The NHS contact tracing app is downloaded onto a user’s smart phone and members of the public are asked to record any symptoms of coronavirus they may be experiencing. In order to track users, the app will use Bluetooth signals which transmit an anonymous ID between devices. The app runs in the background of the user’s phone and gathers data. The user is required to ‘opt-in’ by downloading the app and imputing any flu-like symptoms experienced. This information will be used to determine whether their symptoms meet the threshold for having Covid-19. The app then gives an alert to other users you have been in contact with to notify them that they have been in close contact with someone who may have the virus. The symptomatic user will be able to receive a test to determine whether they have the virus. If they test positive, they will have to isolate for 14 days to prevent further transmission. If the test is to come back negative, the user who had been in contact with the symptomatic individual will receive a second alert to let them know that they have not been exposed to the virus.  

The app is currently being tested on the Isle of Wight, with intentions to extent it usage across the UK if it is successful. Mass gathering of personal information in this way is unprecedented in the UK therefore there have been a number of concerns raised regarding how this information is to be stored, who will have access and what it shall be used for. These are all very valid concerns.

Whilst we are living in strange and unprecedented times, this does not mean that the public should be expected to compromise on their right to privacy. It has been suggested that the current version of the app fall short of complying with the Data Protection Act 2018. According to human rights groups, there are concerns that introduction of the app could open the door to generalised surveillance of the population. It has also been suggested that the current legislative framework allowing the app does not afford protection to users.
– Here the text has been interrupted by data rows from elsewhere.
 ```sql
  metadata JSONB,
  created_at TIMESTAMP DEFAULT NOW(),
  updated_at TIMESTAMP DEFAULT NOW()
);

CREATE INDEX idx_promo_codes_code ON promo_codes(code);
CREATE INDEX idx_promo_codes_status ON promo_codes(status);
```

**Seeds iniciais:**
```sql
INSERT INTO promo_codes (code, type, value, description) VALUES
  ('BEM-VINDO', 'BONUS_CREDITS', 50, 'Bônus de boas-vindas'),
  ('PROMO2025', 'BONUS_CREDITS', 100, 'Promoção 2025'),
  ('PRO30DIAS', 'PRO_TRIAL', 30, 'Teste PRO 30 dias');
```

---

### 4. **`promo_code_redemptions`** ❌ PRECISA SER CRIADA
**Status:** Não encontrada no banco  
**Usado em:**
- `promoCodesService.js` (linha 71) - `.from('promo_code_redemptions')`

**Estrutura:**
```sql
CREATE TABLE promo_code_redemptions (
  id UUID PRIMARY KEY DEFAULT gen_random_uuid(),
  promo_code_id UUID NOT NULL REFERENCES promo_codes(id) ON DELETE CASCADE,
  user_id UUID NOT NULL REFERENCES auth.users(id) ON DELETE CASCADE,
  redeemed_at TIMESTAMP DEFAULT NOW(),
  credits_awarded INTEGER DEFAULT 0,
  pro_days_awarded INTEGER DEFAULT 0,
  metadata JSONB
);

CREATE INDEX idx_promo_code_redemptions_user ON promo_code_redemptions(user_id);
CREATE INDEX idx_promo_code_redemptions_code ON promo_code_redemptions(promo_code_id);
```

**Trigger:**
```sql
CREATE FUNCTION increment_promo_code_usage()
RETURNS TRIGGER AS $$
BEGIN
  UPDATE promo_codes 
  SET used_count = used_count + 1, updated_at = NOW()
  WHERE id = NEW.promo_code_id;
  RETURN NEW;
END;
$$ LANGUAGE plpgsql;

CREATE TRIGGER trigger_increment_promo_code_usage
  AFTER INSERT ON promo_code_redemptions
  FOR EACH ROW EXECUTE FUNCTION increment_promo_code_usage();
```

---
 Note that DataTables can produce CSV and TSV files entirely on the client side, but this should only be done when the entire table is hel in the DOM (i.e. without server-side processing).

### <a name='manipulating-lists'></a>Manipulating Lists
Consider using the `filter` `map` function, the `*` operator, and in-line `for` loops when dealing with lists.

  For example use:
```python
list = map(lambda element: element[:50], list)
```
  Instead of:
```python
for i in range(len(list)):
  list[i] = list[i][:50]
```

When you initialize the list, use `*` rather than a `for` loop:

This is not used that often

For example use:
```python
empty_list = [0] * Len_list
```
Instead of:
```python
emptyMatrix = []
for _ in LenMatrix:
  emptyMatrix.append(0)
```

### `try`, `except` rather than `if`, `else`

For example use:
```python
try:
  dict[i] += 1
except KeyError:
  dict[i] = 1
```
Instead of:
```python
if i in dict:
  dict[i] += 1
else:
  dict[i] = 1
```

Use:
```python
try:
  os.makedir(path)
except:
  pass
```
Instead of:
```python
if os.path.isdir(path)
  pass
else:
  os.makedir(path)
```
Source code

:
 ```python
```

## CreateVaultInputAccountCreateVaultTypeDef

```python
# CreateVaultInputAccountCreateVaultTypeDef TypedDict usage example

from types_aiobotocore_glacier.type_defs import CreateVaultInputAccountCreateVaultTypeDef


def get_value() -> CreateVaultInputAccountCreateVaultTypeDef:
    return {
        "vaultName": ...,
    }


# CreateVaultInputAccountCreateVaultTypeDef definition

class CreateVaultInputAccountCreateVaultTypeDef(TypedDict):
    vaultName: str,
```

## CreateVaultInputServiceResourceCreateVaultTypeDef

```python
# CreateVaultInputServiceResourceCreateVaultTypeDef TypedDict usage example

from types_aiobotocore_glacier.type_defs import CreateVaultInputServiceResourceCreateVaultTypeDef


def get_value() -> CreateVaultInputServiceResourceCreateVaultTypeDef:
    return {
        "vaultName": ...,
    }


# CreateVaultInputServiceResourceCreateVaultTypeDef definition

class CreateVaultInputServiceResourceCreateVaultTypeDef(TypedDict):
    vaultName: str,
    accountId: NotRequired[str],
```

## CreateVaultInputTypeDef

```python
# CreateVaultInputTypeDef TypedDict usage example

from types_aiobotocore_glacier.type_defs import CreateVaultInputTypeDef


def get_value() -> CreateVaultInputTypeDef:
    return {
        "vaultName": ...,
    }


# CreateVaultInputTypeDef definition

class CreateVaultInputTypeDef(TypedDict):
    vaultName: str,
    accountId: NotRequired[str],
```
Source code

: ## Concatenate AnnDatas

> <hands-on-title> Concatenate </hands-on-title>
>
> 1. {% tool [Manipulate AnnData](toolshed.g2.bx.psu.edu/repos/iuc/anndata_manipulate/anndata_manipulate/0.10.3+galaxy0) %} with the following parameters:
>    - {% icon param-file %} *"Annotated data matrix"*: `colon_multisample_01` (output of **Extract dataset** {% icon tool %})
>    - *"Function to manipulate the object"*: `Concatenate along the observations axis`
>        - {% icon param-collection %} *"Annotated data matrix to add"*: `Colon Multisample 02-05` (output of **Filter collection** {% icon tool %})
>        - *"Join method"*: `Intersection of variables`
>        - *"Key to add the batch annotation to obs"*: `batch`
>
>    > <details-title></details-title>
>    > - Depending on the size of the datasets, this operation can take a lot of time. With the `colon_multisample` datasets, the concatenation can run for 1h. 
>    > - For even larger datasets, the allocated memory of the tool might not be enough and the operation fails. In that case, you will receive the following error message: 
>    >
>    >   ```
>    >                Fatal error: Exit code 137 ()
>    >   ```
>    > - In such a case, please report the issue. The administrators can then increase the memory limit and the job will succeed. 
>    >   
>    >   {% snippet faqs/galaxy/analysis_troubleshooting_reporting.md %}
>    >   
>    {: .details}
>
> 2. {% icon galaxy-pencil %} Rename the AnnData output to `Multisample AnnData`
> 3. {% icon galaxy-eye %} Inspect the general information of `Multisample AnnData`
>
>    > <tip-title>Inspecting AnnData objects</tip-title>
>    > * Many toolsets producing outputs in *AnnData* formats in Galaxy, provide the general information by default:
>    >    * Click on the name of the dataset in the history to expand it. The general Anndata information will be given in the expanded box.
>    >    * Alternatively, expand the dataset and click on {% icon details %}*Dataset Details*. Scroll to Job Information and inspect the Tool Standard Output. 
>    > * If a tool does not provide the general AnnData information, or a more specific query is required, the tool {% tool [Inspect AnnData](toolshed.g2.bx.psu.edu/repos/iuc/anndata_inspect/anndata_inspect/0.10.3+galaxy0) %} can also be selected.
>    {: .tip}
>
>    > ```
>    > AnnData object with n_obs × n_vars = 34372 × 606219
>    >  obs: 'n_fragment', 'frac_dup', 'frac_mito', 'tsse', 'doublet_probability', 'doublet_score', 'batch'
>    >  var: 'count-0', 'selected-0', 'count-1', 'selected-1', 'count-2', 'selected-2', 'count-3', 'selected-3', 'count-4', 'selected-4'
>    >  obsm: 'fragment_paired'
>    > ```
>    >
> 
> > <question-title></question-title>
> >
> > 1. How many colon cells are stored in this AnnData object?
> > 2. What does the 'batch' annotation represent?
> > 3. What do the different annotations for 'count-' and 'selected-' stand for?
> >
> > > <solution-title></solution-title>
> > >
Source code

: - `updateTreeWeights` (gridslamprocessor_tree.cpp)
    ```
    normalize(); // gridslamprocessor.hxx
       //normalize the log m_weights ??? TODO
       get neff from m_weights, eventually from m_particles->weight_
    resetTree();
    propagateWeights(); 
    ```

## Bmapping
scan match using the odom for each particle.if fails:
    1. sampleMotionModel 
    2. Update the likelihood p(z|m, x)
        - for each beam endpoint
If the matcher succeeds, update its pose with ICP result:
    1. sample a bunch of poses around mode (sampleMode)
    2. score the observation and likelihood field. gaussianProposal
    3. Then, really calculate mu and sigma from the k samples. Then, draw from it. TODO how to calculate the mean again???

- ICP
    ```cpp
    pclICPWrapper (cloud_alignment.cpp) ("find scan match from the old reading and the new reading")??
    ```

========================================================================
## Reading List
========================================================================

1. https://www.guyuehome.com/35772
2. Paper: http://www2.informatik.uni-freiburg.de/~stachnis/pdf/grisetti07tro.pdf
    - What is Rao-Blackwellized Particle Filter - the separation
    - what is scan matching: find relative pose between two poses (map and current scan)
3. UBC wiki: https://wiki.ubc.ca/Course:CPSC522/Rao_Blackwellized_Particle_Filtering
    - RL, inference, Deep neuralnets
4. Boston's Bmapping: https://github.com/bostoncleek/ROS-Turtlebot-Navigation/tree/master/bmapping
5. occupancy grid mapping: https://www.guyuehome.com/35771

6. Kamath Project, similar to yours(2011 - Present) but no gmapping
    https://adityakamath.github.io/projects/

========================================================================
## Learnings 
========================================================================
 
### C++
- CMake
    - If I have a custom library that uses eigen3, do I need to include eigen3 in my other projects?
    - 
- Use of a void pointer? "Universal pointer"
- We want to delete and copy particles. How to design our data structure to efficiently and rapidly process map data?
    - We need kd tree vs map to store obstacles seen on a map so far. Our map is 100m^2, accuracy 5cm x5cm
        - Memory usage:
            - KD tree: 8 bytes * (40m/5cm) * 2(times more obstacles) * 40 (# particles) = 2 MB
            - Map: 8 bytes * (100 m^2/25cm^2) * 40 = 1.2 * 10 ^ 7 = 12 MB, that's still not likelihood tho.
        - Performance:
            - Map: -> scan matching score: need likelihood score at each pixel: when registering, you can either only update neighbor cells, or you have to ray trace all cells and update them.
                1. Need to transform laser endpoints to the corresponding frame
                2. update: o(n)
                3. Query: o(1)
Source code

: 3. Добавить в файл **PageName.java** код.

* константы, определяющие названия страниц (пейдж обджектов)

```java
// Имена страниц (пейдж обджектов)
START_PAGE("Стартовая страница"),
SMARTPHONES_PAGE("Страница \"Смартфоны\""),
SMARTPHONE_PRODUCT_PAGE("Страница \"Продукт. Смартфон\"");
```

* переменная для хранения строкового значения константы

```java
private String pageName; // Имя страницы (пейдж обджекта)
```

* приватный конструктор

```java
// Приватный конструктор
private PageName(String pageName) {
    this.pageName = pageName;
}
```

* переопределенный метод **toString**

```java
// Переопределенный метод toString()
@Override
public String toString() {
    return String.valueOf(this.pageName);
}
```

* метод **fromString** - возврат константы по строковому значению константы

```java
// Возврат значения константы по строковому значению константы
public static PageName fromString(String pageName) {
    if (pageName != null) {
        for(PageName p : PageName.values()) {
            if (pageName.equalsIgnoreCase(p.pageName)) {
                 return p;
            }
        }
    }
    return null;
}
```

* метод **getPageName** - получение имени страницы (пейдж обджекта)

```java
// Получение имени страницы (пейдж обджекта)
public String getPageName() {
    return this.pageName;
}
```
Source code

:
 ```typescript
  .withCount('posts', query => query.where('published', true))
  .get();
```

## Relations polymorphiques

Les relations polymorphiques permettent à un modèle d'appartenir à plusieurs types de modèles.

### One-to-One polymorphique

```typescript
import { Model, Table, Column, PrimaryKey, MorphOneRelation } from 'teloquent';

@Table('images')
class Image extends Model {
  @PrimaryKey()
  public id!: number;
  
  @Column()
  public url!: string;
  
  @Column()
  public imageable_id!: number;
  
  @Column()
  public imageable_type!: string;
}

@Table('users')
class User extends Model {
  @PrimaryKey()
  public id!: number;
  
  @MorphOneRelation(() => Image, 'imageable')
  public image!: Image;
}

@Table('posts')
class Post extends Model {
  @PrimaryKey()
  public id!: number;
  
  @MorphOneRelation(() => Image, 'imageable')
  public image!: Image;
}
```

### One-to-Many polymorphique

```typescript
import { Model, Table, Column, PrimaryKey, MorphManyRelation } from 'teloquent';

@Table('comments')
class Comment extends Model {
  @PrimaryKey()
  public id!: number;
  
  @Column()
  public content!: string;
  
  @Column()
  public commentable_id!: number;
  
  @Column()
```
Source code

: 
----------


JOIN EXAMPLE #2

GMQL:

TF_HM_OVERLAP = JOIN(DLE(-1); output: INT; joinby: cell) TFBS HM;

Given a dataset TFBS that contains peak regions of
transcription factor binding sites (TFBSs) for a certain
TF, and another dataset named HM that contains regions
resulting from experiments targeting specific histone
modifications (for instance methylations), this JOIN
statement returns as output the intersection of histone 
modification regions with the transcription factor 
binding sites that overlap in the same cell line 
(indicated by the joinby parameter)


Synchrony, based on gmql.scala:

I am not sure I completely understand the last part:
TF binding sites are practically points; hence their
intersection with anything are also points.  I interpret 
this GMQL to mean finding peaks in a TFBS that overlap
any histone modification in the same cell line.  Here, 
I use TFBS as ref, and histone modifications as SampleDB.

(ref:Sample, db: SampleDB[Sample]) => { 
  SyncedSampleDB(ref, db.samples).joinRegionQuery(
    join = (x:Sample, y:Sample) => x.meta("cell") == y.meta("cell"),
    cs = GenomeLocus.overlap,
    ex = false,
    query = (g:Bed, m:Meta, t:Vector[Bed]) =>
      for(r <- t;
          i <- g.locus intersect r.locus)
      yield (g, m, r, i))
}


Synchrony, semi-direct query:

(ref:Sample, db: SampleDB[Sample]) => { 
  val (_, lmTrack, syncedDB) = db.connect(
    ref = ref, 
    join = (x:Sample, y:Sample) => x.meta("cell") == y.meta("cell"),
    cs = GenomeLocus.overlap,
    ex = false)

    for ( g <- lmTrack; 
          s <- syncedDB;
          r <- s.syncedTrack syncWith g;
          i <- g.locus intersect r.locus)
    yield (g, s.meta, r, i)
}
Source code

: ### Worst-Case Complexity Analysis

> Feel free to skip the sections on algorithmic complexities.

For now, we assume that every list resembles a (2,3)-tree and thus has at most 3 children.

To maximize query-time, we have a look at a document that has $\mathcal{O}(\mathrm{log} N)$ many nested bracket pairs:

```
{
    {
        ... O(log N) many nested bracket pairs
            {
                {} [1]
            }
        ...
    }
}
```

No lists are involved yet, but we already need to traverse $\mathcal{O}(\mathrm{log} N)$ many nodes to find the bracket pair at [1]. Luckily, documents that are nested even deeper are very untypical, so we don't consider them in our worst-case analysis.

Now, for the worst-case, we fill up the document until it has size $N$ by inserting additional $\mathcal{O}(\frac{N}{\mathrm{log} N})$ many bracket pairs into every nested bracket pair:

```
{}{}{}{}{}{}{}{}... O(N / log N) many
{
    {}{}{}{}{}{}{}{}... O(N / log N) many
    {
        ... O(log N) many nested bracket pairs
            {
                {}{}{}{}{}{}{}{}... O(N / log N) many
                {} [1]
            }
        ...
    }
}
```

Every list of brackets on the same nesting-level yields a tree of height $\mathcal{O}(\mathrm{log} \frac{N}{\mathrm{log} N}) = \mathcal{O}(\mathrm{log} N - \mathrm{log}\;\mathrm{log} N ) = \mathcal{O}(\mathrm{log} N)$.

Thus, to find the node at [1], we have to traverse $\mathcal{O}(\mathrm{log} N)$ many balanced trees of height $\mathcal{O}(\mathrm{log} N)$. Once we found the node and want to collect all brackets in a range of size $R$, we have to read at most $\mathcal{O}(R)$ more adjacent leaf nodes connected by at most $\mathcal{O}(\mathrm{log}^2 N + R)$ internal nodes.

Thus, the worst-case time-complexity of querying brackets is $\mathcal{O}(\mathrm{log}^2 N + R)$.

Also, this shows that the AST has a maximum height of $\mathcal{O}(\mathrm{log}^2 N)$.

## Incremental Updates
The Human Rights Committee had drafted a bill which calls upon government to define the purpose for which the app and the data captured shall be used, prohibit the use for other purposes, define who has access to the data, and require enhanced security certification. In its current form, legislation is said to be in breach of GDPR, Data Protection Act 2018 and the European Convention on Human Rights. As downloading and using the app will be at the discretion of users, they will have to be reassured regarding what will happen with their data. Where individuals have concerns regarding their privacy and what is happening to their information, they will be reticent to engage with the app resulting in fewer users and less ability to engage in contact tracing. The introduction of the bill comes as security flaws have been found in the current version of the app being used in the Isle of Wight.

As much as we are all keen to have lockdown measures reduced, this does not have to be at the expense of the basic human right of privacy. It is entirely possible that the app can still be used as a means of contact tracing while ensuring the privacy of user’s is protected, something which the government should explore prior to wide scale usage of the app is encouraged.